Ce matin, je réalise brusquement que, depuis quelques publications déjà, j’omets de préciser l’heure à laquelle je me lève de bonne heure pour éviter le temps perdu… et en écrivant j’omets, je remarque que je pense à l’apothicaire Homais de Madame Bovary. Un odieux s’il en est. Et certains disent que la vie est simple ! C’est pas pour dire mais quand même.
J’ai deux complications toutes personnelles et de nature différente.
D’abord celle des Jeux Olympiques – pour les esprits distraits ou peu préoccupés par l’essentiel, ils se dérouleront cet été à Paris. Il en est donc de plus en plus souvent question à la radio.
Ma complication vient du fait que ce qui en est dit ne concerne jamais les sports, non, je vous assure, mais toujours les problèmes de sécurité, de policiers, de gendarmes, de militaires et aussi de drones capables de détecter tout mouvement suspect dans la foule.
Est-ce qu’on peut jouer par tous les temps ? Je pense à 1936… La pandémie actuelle de l’idéologie d’extrême-droite… La guerre en Ukraine, les massacres à Gaza… Est-ce que « ne pas jouer » les jeux ne pourrait pas aider à ouvrir les yeux ? Oui. Mais la machine est lancée et ne pas jouer suppose un discours que personne ou presque n’a envie de prononcer.
Bon, d’accord, je me complique. D’autant qu’il y a quand même une bonne nouvelle : les bouquinistes des quais de Seine pourront laisser leurs casiers à livres.
Ma seconde complication vient de l’interview d’E. Macron au journal L’Humanité dans laquelle « il veut convaincre qu’il ne mène pas une politique d’extrême-droite », titre Le Monde qui n’est donc pas un journal jaloux.
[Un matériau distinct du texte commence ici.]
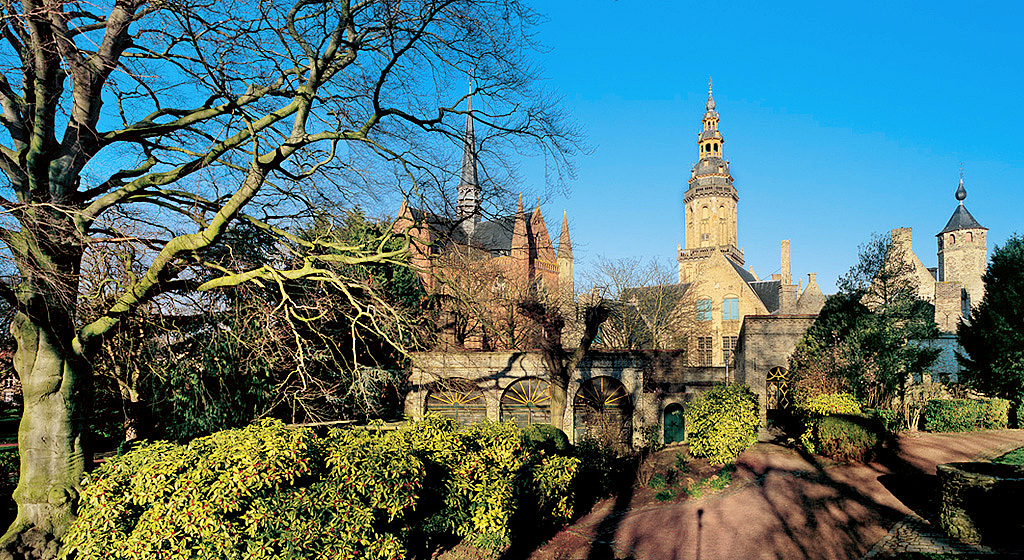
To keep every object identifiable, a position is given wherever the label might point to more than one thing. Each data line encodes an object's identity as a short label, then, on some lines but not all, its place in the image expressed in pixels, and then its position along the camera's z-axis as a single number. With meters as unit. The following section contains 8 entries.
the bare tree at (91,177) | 6.27
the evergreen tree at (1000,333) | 19.00
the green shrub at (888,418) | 15.00
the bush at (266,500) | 5.57
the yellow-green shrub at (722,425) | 13.27
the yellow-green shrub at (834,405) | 13.90
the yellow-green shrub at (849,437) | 12.40
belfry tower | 75.19
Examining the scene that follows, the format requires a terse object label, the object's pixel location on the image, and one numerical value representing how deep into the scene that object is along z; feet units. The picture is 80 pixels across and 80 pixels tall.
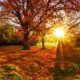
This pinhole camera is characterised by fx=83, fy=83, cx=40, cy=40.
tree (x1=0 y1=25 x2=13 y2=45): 50.38
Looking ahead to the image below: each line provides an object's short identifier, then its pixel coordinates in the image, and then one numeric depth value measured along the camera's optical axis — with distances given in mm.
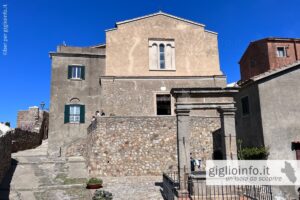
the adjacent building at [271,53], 29469
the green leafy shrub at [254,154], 16281
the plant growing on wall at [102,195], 11562
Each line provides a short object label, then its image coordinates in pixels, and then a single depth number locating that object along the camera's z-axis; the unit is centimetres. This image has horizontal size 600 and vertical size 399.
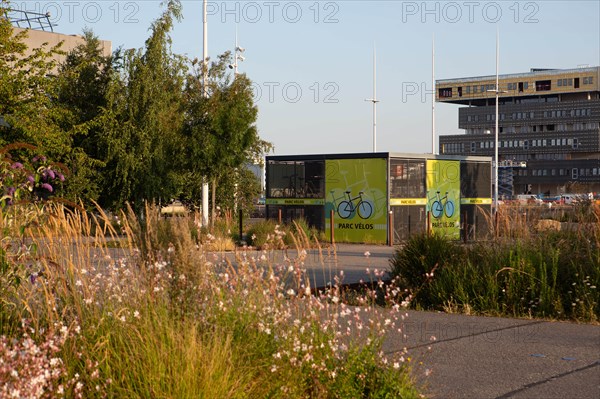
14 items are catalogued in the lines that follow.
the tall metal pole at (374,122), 4978
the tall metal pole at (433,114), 4820
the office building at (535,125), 12525
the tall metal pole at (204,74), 2738
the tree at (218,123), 2645
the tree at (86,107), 3238
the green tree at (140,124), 3300
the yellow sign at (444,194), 2775
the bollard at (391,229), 2589
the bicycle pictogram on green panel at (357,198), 2652
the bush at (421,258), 1232
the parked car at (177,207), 4201
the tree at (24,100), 2789
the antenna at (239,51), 4164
J’ai lu des extraits. Il fait entrer Michel et Mélinée Manouchian au Panthéon et une plaque portant les noms des membres du groupe de FTP-MOI fusillés au Mont Valérien par les nazis y sera scellée. Tous, sauf Olga Bancic. Elle, a été torturée à coups de nerfs de bœuf puis emmenée à Stuttgart pour y être guillotinée le 10 mai 1944… Le comportement nazi plonge dans un effarement sans fond.
Difficile de continuer après ça. Et puis, l’émission, hier soir, à la télévision, sur la Rafle du Vel d’Hiv, et celle, moins connue de 1941, que raconte Anne Sinclair dont le grand-père fut arrêté, chez lui, un matin, à l’aube parce qu’il était juif… Tous ces Français, politiques, hauts fonctionnaires, policiers, tous bien de souche, qui organisent méthodiquement les arrestations d’hommes, de femmes et d’enfants pour qu’ils soient assassinés par les nazis… L’une des survivantes raconte que son père lui disait « En France, le pays des droits de l’homme, de Voltaire, de Rousseau, de Diderot, nous ne risquons rien… »
Je fais une pause avec Bach.
(…)
Dur, même avec Bach.
Voici ma contribution envoyée au Monde. Elle ne surprendra pas ceux qui lisent le blog.
« S’il ne se réclame pas de l’idéologie de l’extrême-droite, le discours politique d’E. Macron – immigration (droit du sol, discriminations), laïcité (école privée, messe à Marseille, Hanoukka à l’Elysée), questions sociales (retraites, chômage) – conduit à élargir son audience en ce sens qu’il est celui du capitalisme (réussite « start up », traverser la route, ruissellement) et qu’il ignore la problématique du « commun ». Le développement du FN/RN commence à la fin des années 80 quand, avec l’implosion soviétique (le fiasco est le signe d’une définition inadéquate de ce « commun »), disparaît l’hypothèse d’une alternative au capitalisme (le système apparaît « nu ») ce qui génère un désarroi planétaire corrélé du fantasme du salut par le repli identitaire et l’immigré bouc-émissaire. Le seul discours de gauche possible, absent pour le moment, est celui d’une redéfinition du « commun objectif » de l’humanité à partir de la critique de l’équation capitaliste « être = avoir + ».
Il y a quelques années, E. Macron avait donné une interview au magazine d’extrême-droite Valeurs actuelles. Je ne me souviens pas si son intention était de convaincre qu’il ne menait pas une politique d’extrême-gauche.